Here is my version of the house :)
Code should be easy to follow. Note that I'm using the patch function instead.
% input measurements
BaseL = 30;
BaseW = 40;
WallH = 15;
RoofA = 30;
% colors
m = tand(RoofA);
clr = hsv(10);
clf
% floor
patch([0 1 1 0].*BaseL, ...
[0 0 1 1].*BaseW, ...
[0 0 0 0].*WallH, clr(1,:));
% front wall (w/ door opening)
patch([1 1 0 0 0.4 0.4 0.6 0.6].*BaseL, ...
[0 0 0 0 0 0 0 0].*BaseW, ...
[0 1 1 0 0 0.8 0.8 0].*WallH, clr(2,:));
% back wall
patch([0 1 1 0].*BaseL, ...
[1 1 1 1].*BaseW, ...
[0 0 1 1].*WallH, clr(3,:));
% right wall
patch([1 1 1 1].*BaseL, ...
[0 0 1 1].*BaseW, ...
[0 1 1 0].*WallH, clr(4,:));
% left wall (w/ window opening)
patch([0 0 0 0 0 0 0 0 0 0 0 0].*BaseL, ...
[0 0 0.5 0.5 0.25 0.25 0.75 0.75 0.5 0.5 1 1].*BaseW, ...
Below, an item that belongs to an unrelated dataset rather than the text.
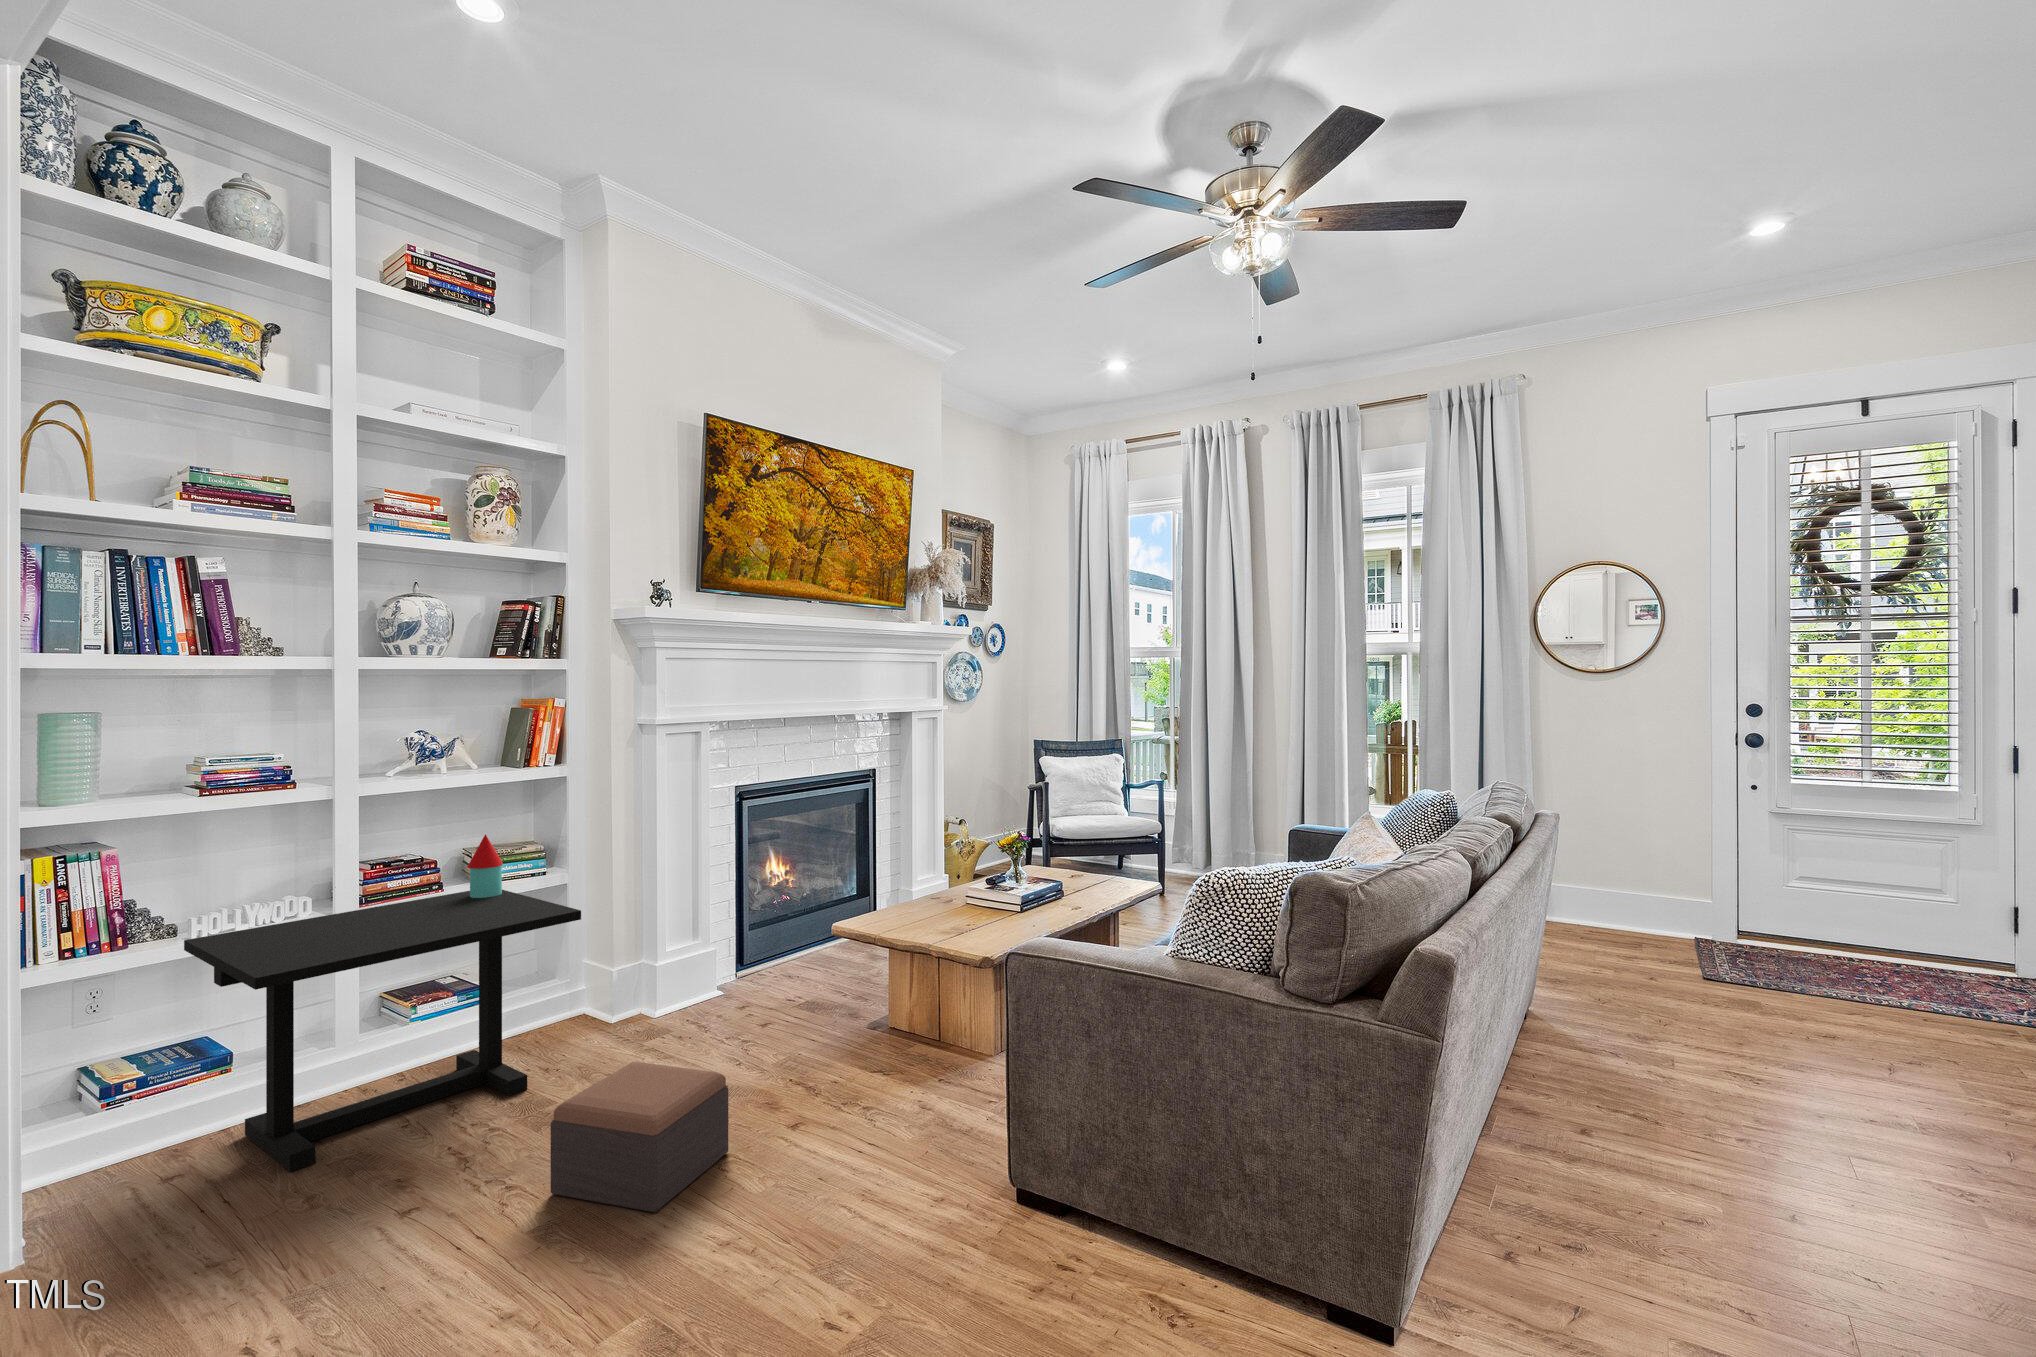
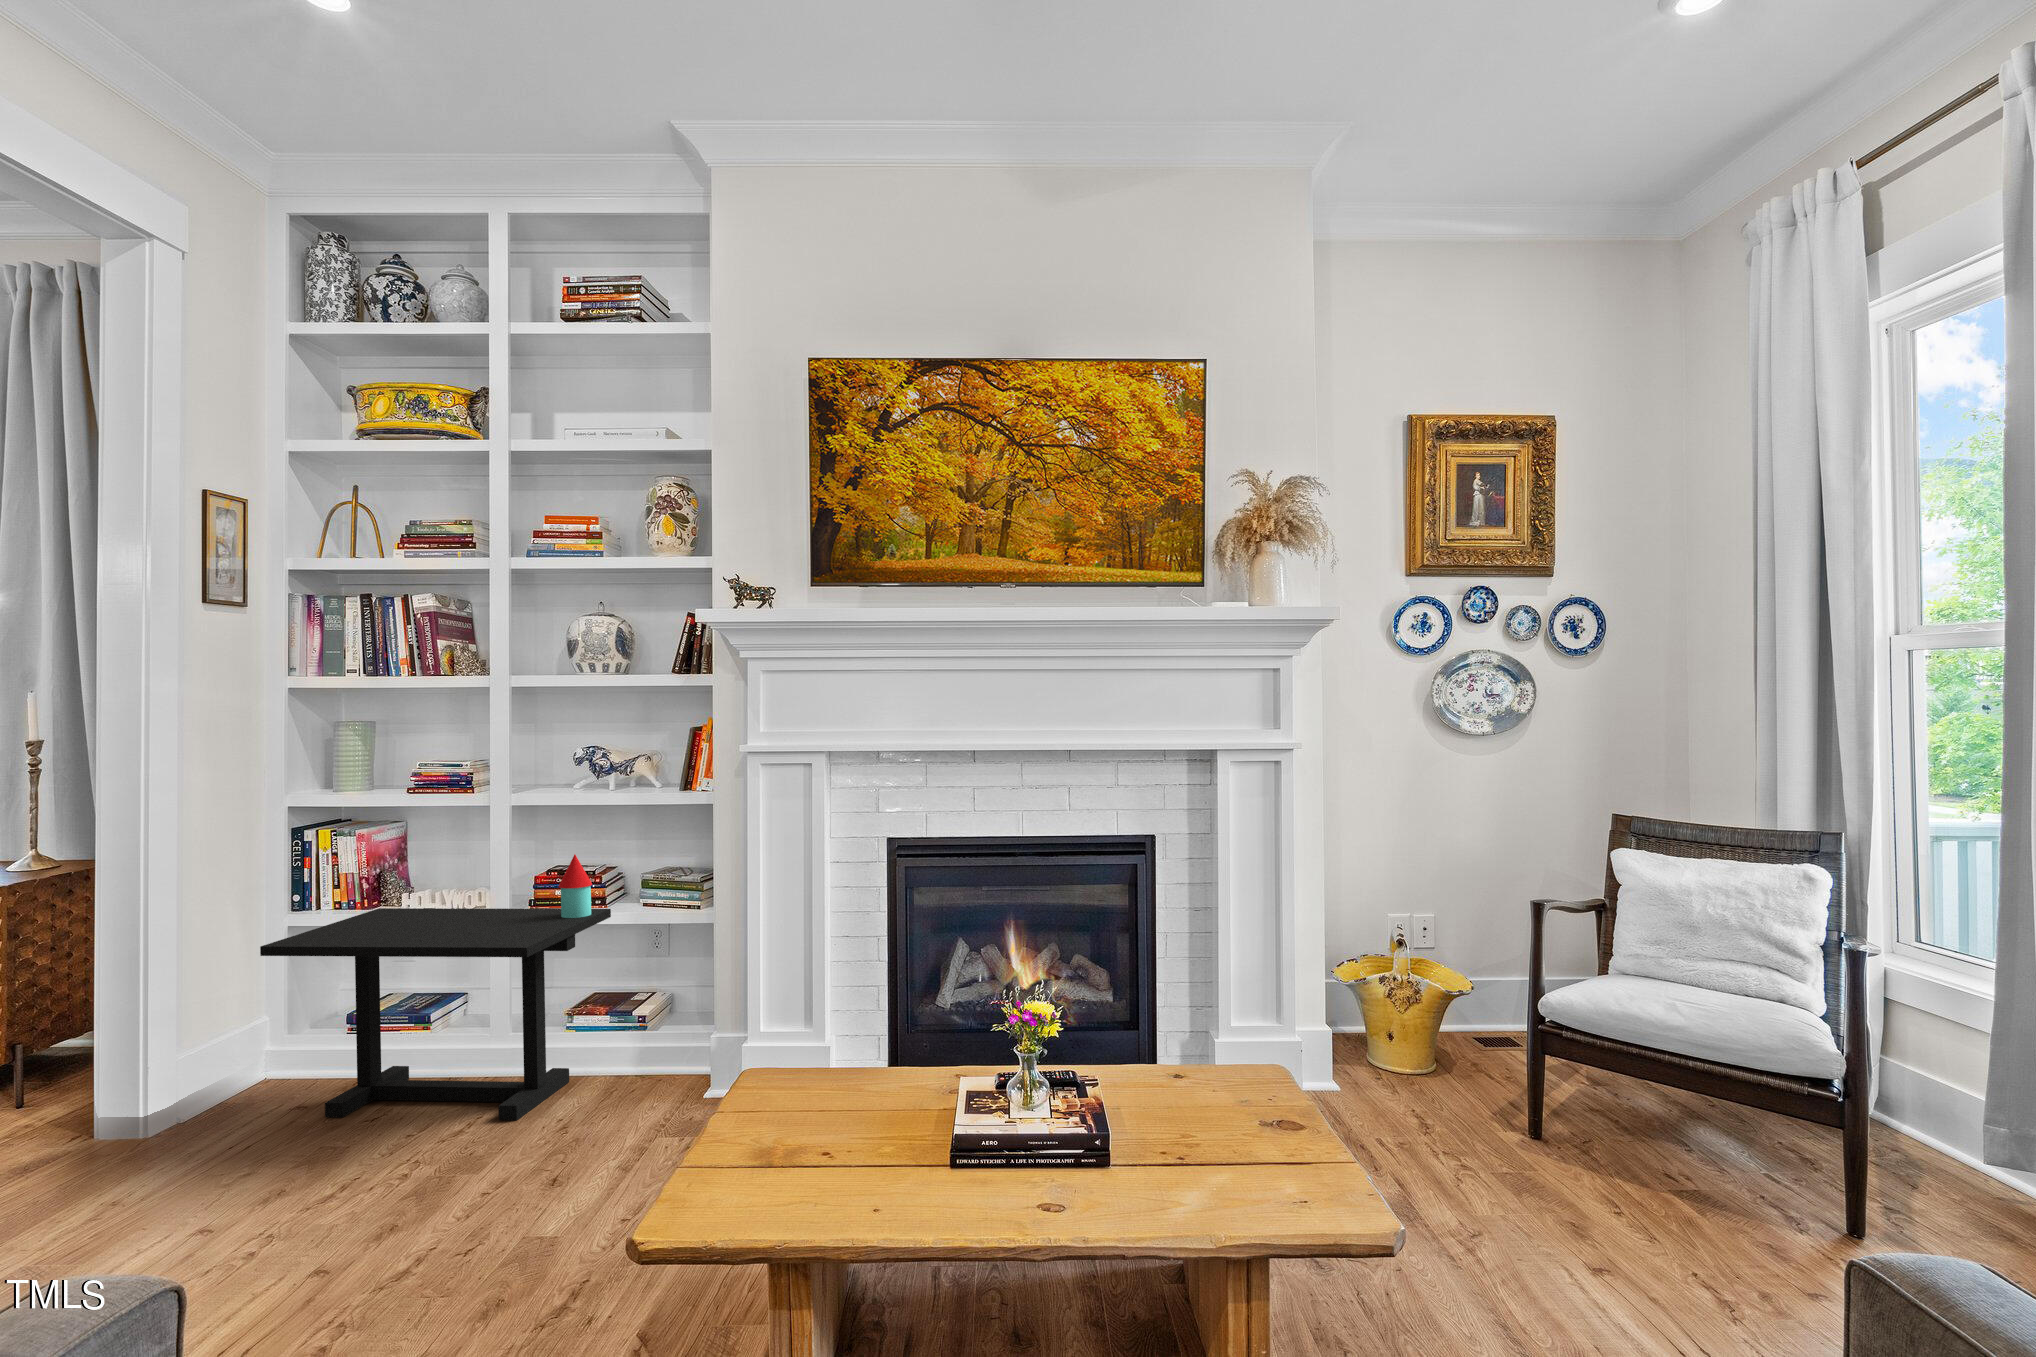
footstool: present [551,1062,728,1213] -> none [226,1118,410,1274]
[0 1 1 0.7 0.7 0.5 0.5 0.7 0.7 1 1 0].*WallH, clr(5,:));
% roof left/right panels
patch([0 0.5 0.5 0].*BaseL, ...
[0 0 1 1].*BaseW, ...
[0 1 1 0].*(m*BaseL/2)+WallH, clr(6,:));
patch([1 0.5 0.5 1].*BaseL, ...
[0 0 1 1].*BaseW, ...
[0 1 1 0].*(m*BaseL/2)+WallH, clr(7,:));
% roof front/back triangles
patch([0 1 0.5].*BaseL, ...
[0 0 0].*BaseW, ...
[0 0 1].*(m*BaseL/2)+WallH, clr(8,:));
patch([0 1 0.5].*BaseL, ...
[1 1 1].*BaseW, ...
[0 0 1].*(m*BaseL/2)+WallH, clr(9,:));
% door
hDoor = patch([0.4 0.6 0.6 0.4].*BaseL, ...
[0 0 0 0].*BaseW, ...
[0 0 0.8 0.8].*WallH, 'k', 'FaceAlpha',0.75);
% window on left wall
hWin = patch([0 0 0 0].*BaseL, ...
[0.25 0.75 0.75 0.25].*BaseW, ...
[0.5 0.5 0.7 0.7].*WallH, 'k', 'FaceAlpha',0.75);
% table inside
patch([0.8 0.99 0.99 0.8].*BaseL, ...
[0.7 0.7 0.99 0.99].*BaseW, ...
[0.2 0.2 0.2 0.2].*WallH, clr(10,:));
patch([0.8 0.99 0.99 0.8].*BaseL, ...
[0.7 0.7 0.7 0.7].*BaseW, ...
[0.01 0.01 0.2 0.2].*WallH, clr(10,:));
patch([0.8 0.99 0.99 0.8].*BaseL, ...
[0.99 0.99 0.99 0.99].*BaseW, ...
[0.01 0.01 0.2 0.2].*WallH, clr(10,:));
% 3D view
axis([0 BaseL 0 BaseW 0 WallH*2]), axis vis3d
view(3), grid on
xlabel('X'), ylabel('Y'), zlabel('Z')
title('Simple AutoCAD House')
% animate door/window transparencies
t = linspace(-pi,pi,20);
anim = #(t) 1-(tanh(t)+1)/2; % smooth function from 1 to 0
for i=1:numel(t)
set([hDoor,hWin], 'FaceAlpha',anim(t(i)))
pause(0.1)
end
There is a small animation at the end, where the door and window go from tinted to clear. Hope you like it!